Obtaining Possession of Rented Property

A landlord wishing to recover possession of his property must follow the correct legal procedure. If he attempts to evict a tenant otherwise, he may be guilty of a criminal offence and could be ordered to pay substantial damages.

Most private sector tenancies will be assured short-holds where there are two main routes to obtaining possession. Providing that the fixed term of the short-hold tenancy has expired, there is an automatic right to possession under Section 21 of the Housing Act 1988. Otherwise and where the contractual term in the tenancy agreement continues, possession can only be claimed under Section 8 of the Act on the basis of such things as rent arrears and antisocial behaviour. In either case, the tenant must usually be given two months written notice of the intention to re-gain possession.

If possession is being sought under Section 21, the two months written notice can be given during the fixed term but cannot expire before the end of the term. Section 8 applications for such as rent arrears can be made at any time and the notice given will depend upon the ground being used.
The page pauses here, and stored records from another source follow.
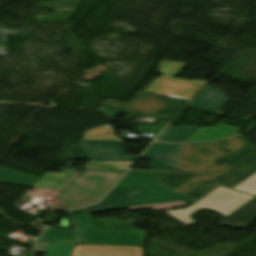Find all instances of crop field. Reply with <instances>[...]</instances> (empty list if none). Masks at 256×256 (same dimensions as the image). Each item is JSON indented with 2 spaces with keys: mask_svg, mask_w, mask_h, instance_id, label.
Returning <instances> with one entry per match:
<instances>
[{
  "mask_svg": "<svg viewBox=\"0 0 256 256\" xmlns=\"http://www.w3.org/2000/svg\"><path fill=\"white\" fill-rule=\"evenodd\" d=\"M256 171V151L241 136L184 144L181 172L208 175L231 188Z\"/></svg>",
  "mask_w": 256,
  "mask_h": 256,
  "instance_id": "obj_1",
  "label": "crop field"
},
{
  "mask_svg": "<svg viewBox=\"0 0 256 256\" xmlns=\"http://www.w3.org/2000/svg\"><path fill=\"white\" fill-rule=\"evenodd\" d=\"M167 174L129 171L124 178L96 205L67 212L68 215L101 212L131 206L150 205L191 199L157 183Z\"/></svg>",
  "mask_w": 256,
  "mask_h": 256,
  "instance_id": "obj_2",
  "label": "crop field"
},
{
  "mask_svg": "<svg viewBox=\"0 0 256 256\" xmlns=\"http://www.w3.org/2000/svg\"><path fill=\"white\" fill-rule=\"evenodd\" d=\"M86 244L142 246L146 231H101L88 214L69 216ZM51 242L83 244L75 229L49 227L36 244L35 252L46 253Z\"/></svg>",
  "mask_w": 256,
  "mask_h": 256,
  "instance_id": "obj_3",
  "label": "crop field"
},
{
  "mask_svg": "<svg viewBox=\"0 0 256 256\" xmlns=\"http://www.w3.org/2000/svg\"><path fill=\"white\" fill-rule=\"evenodd\" d=\"M234 189L256 196V174ZM235 190L220 186L188 209L165 211V213L185 225L194 223L190 219V215L200 208L210 209L227 217L254 197Z\"/></svg>",
  "mask_w": 256,
  "mask_h": 256,
  "instance_id": "obj_4",
  "label": "crop field"
},
{
  "mask_svg": "<svg viewBox=\"0 0 256 256\" xmlns=\"http://www.w3.org/2000/svg\"><path fill=\"white\" fill-rule=\"evenodd\" d=\"M185 66L184 63L162 61L158 67L160 70L155 72L163 75L155 79L144 91L191 100L208 82L174 78L181 74Z\"/></svg>",
  "mask_w": 256,
  "mask_h": 256,
  "instance_id": "obj_5",
  "label": "crop field"
},
{
  "mask_svg": "<svg viewBox=\"0 0 256 256\" xmlns=\"http://www.w3.org/2000/svg\"><path fill=\"white\" fill-rule=\"evenodd\" d=\"M189 101L138 92L128 103L106 100L101 108L131 114H178Z\"/></svg>",
  "mask_w": 256,
  "mask_h": 256,
  "instance_id": "obj_6",
  "label": "crop field"
},
{
  "mask_svg": "<svg viewBox=\"0 0 256 256\" xmlns=\"http://www.w3.org/2000/svg\"><path fill=\"white\" fill-rule=\"evenodd\" d=\"M183 144L155 142L142 156L151 160L149 170L180 172Z\"/></svg>",
  "mask_w": 256,
  "mask_h": 256,
  "instance_id": "obj_7",
  "label": "crop field"
},
{
  "mask_svg": "<svg viewBox=\"0 0 256 256\" xmlns=\"http://www.w3.org/2000/svg\"><path fill=\"white\" fill-rule=\"evenodd\" d=\"M87 160L135 161L138 157L126 156L122 141H81Z\"/></svg>",
  "mask_w": 256,
  "mask_h": 256,
  "instance_id": "obj_8",
  "label": "crop field"
},
{
  "mask_svg": "<svg viewBox=\"0 0 256 256\" xmlns=\"http://www.w3.org/2000/svg\"><path fill=\"white\" fill-rule=\"evenodd\" d=\"M140 247H107L76 245L71 256H142Z\"/></svg>",
  "mask_w": 256,
  "mask_h": 256,
  "instance_id": "obj_9",
  "label": "crop field"
},
{
  "mask_svg": "<svg viewBox=\"0 0 256 256\" xmlns=\"http://www.w3.org/2000/svg\"><path fill=\"white\" fill-rule=\"evenodd\" d=\"M227 103L228 99L221 90L207 86L189 106L219 113Z\"/></svg>",
  "mask_w": 256,
  "mask_h": 256,
  "instance_id": "obj_10",
  "label": "crop field"
},
{
  "mask_svg": "<svg viewBox=\"0 0 256 256\" xmlns=\"http://www.w3.org/2000/svg\"><path fill=\"white\" fill-rule=\"evenodd\" d=\"M254 221H256V197L218 223V225L245 229Z\"/></svg>",
  "mask_w": 256,
  "mask_h": 256,
  "instance_id": "obj_11",
  "label": "crop field"
},
{
  "mask_svg": "<svg viewBox=\"0 0 256 256\" xmlns=\"http://www.w3.org/2000/svg\"><path fill=\"white\" fill-rule=\"evenodd\" d=\"M216 185H218V183L214 182L209 177L194 176L175 191L196 200Z\"/></svg>",
  "mask_w": 256,
  "mask_h": 256,
  "instance_id": "obj_12",
  "label": "crop field"
},
{
  "mask_svg": "<svg viewBox=\"0 0 256 256\" xmlns=\"http://www.w3.org/2000/svg\"><path fill=\"white\" fill-rule=\"evenodd\" d=\"M237 128L218 123L215 127H201L186 142L211 141L236 134Z\"/></svg>",
  "mask_w": 256,
  "mask_h": 256,
  "instance_id": "obj_13",
  "label": "crop field"
},
{
  "mask_svg": "<svg viewBox=\"0 0 256 256\" xmlns=\"http://www.w3.org/2000/svg\"><path fill=\"white\" fill-rule=\"evenodd\" d=\"M199 128L198 126L191 125L168 127L157 140L164 142H185Z\"/></svg>",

Applications under section 8 must be made on the prescribed form which can be downloaded here.

There is no special prescribed form for giving notice under section 21 and simply needs to be in writing and specify the date on which possession is required. If the fixed term has expired the two months’ notice must expire on a rental due date.

If a tenant under an assured short hold tenancy does not leave by the date specified in the notice, it will be necessary to apply to the county court for a possession order. Where there is a written tenancy agreement, the process can be speeded up using the accelerated possession procedure and can be carried out online here. A disadvantage is that rent arrears cannot be claimed under the accelerated possession procedure, and if these are sought, normal possession proceedings must be issued. Here there will be a delay of between six and eight weeks before the application is heard and increased court costs are payable.

You can also apply online for possession under Section 8 using HMCTS Possession Claim Online Service. This allows you to monitor the progress of your claim and also claim rent arrears.

If, having obtained an order for possession, the tenant still does not leave the property, you will have to apply to the county court for a warrant of possession using the prescribed form. The court bailiff will then evict the tenant. The order for possession will specify a date on which the tenant must vacate, which will usually be 14 days after the making of the order, although the court has power to extend this period or make a conditional suspended possession order.